* Provided passage

- Opening Delimiter -

What Are Dormer Windows?

In older homes, attics tend to be stuffy, darker areas that aren’t the most uninhabitable places to spend time in. Because of this problem, the dormer window style was created. Dormer windows are found on the topmost floor of a home, and appear to be built into or jutting out of the roof. Not only do these window types add light to smaller, mustier attic spaces, they can be a point of architectural significance as well. If you’re outfitting your home for a new roof or are thinking about turning your attic space into a bedroom or study, it might be a good idea to look at options for window replacement in virgina beach that can be fashioned into an elegant dormer window. If you’re not sure about what installing, choosing, or maintaining a dormer window entails, here are a few tips to get you started.

Dormer Windows Come in Tons of Styles

Just like any window types, dormer windows come in a wide array of sizes, shapes, and styles. While many dormer window styles are predetermined by house type, homeowners can find plenty of different options when building a dormer window addition. The best way to figure out what dormer window is right for you is to think about your home’s style and find something that won’t stick out like a sore thumb. For instance, while some of the more exotic-looking styles like Palladium arch dormers and eyelid dormers look amazing, they might not be the best addition to your home, especially if it’s built in a more modern style. The most commonly-installed dormer styles are the gable-fronted and hip-roof dormers, which are covered windows that blend into the roof without a lot of extra detail. Another great option is the “doghouse” dormer, which stands out a bit more and adds more depth to the inside of your attic. For modernist-style homes that have a lot of sharp angles and minimalist architecture, adding a flat-roof dormer can be a great way to break up the visual appearance of a home without bringing in an incongruent style.

They Require a Lot of Planning

Before getting excited about the possibility of installing a new dormer window, there are few things you should be aware of in terms of logistics. Since dormer windows stick out as an architectural feature, you may need to file for a permit in order to build. Permits aren’t strictly necessary in all neighborhoods, but you’ll definitely need to check in case of any restrictions on your block. Since some neighborhoods come with guidelines about how a house can and can’t be built, installing a dormer window could end up being against the rules of a certain area. You also might need to call in contractors to look over your roof and make sure it can support the addition of a dormer window. All in all, you’ll need to be prepared to do a lot of preliminary work to get the project off the ground. Getting your permit will cost you around $200, and the general cost of a window-only dormer is about $4,000. The cost of a larger addition that extends into a bathroom or bedroom rather than an attic can run you as high as $23,000.

- Closing Delimiter -

Stored items:

- Opening Delimiter -

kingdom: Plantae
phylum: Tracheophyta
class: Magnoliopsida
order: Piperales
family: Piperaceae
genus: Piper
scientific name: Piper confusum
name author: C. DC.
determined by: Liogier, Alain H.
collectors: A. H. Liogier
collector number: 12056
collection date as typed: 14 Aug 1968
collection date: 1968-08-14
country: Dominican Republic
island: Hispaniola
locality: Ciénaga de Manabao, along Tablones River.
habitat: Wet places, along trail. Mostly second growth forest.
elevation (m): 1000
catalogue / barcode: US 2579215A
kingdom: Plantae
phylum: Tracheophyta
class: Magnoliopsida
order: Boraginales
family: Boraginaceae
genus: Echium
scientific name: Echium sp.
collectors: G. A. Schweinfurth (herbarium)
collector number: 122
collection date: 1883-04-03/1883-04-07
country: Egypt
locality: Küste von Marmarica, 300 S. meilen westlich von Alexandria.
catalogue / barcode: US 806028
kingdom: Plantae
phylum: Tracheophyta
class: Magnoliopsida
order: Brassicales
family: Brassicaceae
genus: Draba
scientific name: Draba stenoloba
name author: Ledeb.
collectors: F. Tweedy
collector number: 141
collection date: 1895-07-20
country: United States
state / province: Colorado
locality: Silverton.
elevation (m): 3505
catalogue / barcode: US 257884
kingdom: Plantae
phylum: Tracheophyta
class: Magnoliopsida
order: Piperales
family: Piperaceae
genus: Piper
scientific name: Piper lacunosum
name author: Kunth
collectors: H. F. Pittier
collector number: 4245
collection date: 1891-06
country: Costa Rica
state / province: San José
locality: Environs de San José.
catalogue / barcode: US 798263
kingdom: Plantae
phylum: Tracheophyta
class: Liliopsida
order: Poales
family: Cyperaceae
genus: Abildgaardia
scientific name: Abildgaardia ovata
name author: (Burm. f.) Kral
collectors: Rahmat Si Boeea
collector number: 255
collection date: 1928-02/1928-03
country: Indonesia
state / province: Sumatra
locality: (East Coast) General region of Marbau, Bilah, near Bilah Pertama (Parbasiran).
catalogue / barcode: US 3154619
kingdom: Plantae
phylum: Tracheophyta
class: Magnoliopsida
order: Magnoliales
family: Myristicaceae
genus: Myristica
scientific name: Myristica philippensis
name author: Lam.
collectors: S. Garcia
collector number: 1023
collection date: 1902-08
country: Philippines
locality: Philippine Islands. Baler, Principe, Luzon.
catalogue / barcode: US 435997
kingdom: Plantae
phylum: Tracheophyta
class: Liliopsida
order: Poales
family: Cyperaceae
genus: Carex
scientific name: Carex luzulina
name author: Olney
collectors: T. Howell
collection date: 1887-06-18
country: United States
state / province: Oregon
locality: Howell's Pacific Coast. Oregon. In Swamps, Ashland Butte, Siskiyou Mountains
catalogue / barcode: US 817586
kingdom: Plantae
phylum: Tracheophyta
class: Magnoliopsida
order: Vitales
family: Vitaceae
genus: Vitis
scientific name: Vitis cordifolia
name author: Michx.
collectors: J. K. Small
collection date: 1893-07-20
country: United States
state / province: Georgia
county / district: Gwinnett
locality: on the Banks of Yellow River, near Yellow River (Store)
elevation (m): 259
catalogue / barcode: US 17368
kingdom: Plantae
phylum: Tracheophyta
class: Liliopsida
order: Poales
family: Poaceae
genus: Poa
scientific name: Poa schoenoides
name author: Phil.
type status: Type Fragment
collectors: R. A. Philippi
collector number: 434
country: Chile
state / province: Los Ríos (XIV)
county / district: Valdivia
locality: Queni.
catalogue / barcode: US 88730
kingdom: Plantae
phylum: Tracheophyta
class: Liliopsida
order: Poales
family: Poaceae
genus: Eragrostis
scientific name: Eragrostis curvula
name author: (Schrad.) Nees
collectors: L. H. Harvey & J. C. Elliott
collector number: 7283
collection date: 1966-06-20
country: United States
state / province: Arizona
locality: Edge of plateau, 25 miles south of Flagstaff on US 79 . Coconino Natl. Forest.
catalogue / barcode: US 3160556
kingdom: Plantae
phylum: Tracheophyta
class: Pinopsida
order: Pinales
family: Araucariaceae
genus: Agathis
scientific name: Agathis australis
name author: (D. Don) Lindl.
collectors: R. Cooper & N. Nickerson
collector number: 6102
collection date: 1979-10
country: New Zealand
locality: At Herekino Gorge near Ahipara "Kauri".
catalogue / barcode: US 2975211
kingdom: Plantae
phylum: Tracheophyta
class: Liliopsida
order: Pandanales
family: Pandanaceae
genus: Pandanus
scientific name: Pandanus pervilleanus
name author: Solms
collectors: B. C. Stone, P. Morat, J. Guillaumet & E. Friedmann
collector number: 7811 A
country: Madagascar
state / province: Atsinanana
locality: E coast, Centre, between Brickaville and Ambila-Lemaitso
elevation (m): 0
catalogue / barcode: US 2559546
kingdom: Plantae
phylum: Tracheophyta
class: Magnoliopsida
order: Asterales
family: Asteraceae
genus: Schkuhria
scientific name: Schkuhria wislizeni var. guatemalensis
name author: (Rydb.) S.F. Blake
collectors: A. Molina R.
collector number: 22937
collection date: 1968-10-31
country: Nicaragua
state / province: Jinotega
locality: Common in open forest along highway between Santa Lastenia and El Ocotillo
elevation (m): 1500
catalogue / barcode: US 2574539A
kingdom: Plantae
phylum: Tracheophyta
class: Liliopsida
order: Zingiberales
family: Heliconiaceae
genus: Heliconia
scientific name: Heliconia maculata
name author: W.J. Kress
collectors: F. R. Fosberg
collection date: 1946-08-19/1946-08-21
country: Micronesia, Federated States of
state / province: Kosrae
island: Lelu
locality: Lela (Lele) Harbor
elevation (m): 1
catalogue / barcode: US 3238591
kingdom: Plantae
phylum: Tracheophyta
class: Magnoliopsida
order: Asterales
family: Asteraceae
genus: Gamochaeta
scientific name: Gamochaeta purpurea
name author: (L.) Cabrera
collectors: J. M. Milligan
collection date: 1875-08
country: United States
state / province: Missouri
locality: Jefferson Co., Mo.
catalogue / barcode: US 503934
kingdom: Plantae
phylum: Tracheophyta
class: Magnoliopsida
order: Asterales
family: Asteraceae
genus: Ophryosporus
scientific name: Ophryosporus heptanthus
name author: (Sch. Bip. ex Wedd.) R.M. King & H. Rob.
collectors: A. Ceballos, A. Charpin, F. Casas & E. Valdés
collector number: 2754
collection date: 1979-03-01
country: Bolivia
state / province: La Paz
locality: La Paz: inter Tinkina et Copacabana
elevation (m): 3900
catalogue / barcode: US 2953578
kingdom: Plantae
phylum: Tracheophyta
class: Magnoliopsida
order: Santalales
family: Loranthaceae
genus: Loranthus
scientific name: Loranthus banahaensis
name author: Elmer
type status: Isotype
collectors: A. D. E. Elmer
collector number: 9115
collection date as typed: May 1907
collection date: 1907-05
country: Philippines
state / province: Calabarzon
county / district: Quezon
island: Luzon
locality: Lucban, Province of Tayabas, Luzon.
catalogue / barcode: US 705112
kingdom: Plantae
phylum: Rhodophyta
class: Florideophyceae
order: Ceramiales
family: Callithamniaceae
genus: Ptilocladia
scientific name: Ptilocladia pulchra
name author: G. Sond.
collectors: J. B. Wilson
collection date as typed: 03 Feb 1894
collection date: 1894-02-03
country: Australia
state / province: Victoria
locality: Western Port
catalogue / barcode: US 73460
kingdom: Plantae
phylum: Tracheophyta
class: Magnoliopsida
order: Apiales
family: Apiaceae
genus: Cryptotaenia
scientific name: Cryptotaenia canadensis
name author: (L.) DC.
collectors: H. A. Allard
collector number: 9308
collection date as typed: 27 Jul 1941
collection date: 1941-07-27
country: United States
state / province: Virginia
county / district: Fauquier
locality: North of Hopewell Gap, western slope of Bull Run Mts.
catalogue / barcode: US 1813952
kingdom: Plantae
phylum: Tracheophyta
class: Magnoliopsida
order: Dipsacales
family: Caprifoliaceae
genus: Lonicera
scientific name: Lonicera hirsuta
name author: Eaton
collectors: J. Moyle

- Closing Delimiter -

* What you will do
A. List every dormer style named in the dormer windows article.
B. According to the dormer windows article, what is the general cost of a window-only dormer?
C. Please extend the dormer windows article from the point where it stops.

* Numbered answers
A. Palladium arch dormer, eyelid dormer, gable-fronted dormer, hip-roof dormer, "doghouse" dormer, flat-roof dormer

B. About $4,000.

C.
You May Need to Install New Gutters and Shingles

Since dormers live on the roof, they sometimes can end up interfering with its general function. If your dormer window is tucked away in a gable-fronted, hip-roof, or shed dormer style, you won’t have as much trouble working around your dormers, and your roof should be able to drain rainwater and snow easily without too much extra intervention. However, in the case of some dormer types that fall lower on the roof area and connect to the first or second floor of the home, such as wall dormers, you may be dealing with a significant gap between your gutters. Since gutters are supposed to extend all the way around the roof in order to be effective, installing a wall dormer could mean that you’ll need to get creative and find new ways to keep your gutters working efficiently. The same goes for shingles, especially if you’re installing an eyelid-style dormer. If your dormer doesn’t involve building a separate structure like a hood or sheet cover, you’ll need to put irregularly-sized and shaped shingles over your dormer to cover it and make sure you don’t end up dealing with leaks and damage. For best results, consult with your contractor about the best dormer style for your home type.